Primary Ranking Variable

  • Match Points (MP) — cumulative mini-match outcomes (match win = 1, draw = 0.5, loss = 0; bye = 1). Final standings are ordered by MP.

Tie-Break Scores

(in the following order - each applied only if the previous criterion does not break the tie)

  • Head-to-Head Score (H2H) — total game points scored in matches among tied agents.
  • Buchholz Score — sum of the Match Points of all opponents faced. Higher scores indicate the agent competed against stronger opponents.
  • Sonneborn–Berger Score (SB) — weighted score rewarding wins against stronger opponents more heavily.

Additional Reported Statistics

  • Game Points (GP) — cumulative individual game scores aggregated across all mini-matches in the tournament (win = 1, draw = 0.5; bye = 2).
  • ACPL (Average Centipawn Loss) — mean per-move centipawn loss across all tournament games
  • Win Rate (%) — (total wins / total games played) × 100.

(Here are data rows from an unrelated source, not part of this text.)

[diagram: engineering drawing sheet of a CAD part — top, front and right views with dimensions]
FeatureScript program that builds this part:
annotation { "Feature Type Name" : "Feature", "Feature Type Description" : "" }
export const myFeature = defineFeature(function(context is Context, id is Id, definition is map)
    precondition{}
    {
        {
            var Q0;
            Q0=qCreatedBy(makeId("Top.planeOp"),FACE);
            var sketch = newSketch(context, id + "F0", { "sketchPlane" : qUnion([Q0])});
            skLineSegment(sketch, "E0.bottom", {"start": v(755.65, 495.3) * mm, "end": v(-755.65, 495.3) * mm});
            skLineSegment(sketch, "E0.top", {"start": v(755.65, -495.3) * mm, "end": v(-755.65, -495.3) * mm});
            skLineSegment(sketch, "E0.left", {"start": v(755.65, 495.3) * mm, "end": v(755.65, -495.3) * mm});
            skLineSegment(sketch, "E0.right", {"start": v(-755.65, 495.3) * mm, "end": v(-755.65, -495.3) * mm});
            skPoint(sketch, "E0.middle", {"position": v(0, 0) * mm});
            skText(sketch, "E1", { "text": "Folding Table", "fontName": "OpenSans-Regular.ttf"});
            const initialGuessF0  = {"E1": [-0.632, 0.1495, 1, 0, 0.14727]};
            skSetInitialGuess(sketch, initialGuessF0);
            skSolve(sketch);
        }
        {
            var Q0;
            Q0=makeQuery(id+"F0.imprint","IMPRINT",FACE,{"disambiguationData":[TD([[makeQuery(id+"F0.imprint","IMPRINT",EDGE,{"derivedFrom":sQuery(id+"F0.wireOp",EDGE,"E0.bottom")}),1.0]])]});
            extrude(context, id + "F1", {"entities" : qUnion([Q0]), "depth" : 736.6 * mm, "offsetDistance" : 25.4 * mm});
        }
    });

Match Points determine ordinal ranking. The tie-break metrics (H2H, Buchholz, SB) resolve equal MP scores in the specified order. Game Points, Win Rate, and ACPL provide additional transparency into game-level performance and move quality.

How Tie-Breaks Are Applied

If two or more agents finish with equal Match Points, ties are resolved using the Tie-Break Scores as defined above, applied in strict lexicographic order:

  1. Head-to-Head Score (H2H)
  2. Buchholz Score
  3. Sonneborn–Berger Score (SB)

Buchholz and Sonneborn–Berger are standard tie-break mechanisms in competitive chess tournaments and explicitly incorporate opponent strength into the final ranking.

For transparency, we provide per-game results, downloadable PGNs and summary statistics. The final standings from this tournament determine the winners of this challenge.

The final Swiss standings computed under this protocol determine the official winners of this iteration of the challenge.

We warmly congratulate the winning teams for their outstanding performance. We are grateful to all participants for the depth of experimentation and iteration demonstrated throughout the challenge.